Photo : Bùi Phuong/CVN

En l’occurrence, la responsabilité balnéaire passe par le haut-parleur, le périmètre de sécurité, et l’embarcation de surveillance. Du haut de mon 4e étage, j’ai l’impression d’assister aux bains de colonies de vacances sur la plage atlantique en été : des périmètres de sécurité montés sur bouées, délimitent des zones rectangulaires qui s’enfoncent dans la mer. Dans ces zones, les baigneurs s’entassent en groupes compacts et mouvants au gré des rouleaux qui viennent s’écraser sur la grève.
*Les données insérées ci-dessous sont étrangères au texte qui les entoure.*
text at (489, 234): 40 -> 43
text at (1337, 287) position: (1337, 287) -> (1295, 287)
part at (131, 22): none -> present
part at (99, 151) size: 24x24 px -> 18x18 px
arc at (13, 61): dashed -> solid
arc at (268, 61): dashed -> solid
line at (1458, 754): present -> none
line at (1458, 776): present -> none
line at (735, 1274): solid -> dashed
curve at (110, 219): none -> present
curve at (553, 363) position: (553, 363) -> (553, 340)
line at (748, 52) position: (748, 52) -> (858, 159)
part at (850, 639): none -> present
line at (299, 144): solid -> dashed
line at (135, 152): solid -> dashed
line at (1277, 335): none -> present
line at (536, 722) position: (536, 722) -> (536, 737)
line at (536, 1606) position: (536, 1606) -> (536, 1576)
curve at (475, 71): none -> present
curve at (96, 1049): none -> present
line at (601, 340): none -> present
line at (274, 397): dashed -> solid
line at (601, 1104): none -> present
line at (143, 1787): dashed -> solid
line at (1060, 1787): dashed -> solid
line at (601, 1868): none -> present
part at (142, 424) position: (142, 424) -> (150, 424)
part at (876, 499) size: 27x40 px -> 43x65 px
Sur celle-ci, deux ou trois surveillants, reconnaissables à leur uniforme, circulent haut-parleurs à la main, prêt à invectiver toute personne se hasardant à faire du hors-piste.

De chaque côté du filet, de petites embarcations rondes sont postées, vigiles assidues, promptes à empêcher toute velléité d’évasion nautique. Et, plus au large, une vedette rapide, en un incessant va-et-vient, dessine une ultime ligne de protection pour dissuader toute aventure maritime. En dehors de ces rectangles d’intense bonheur balnéaire, la mer et la plage sont désespérément vides. Tout au plus quelque amateur de coquillage égaré vient fouler le sable vierge, mais de corps plongé dans le liquide point.

Et qu’importe que sur la route toute proche, les motos zigzaguent en dépit du bon sens, les voitures franchissent allègrement la ligne jaune, les piétons risquent leurs vies en traversant n’importe où du côté des vagues on ne veut pas en faire, et on ne badine pas avec la sécurité. Encore un paradoxe à méditer.

Finalement, tout ceci n’est que paradigme parmi tant d’autres paradoxes. Mais pour autant extravagantes qu’elles paraissent à un étranger, ces apparentes contradictions répondent à une vision collective du vivre ensemble qu’il suffit de prendre comme telle pour être heureux dans ce pays. Question d’habitude.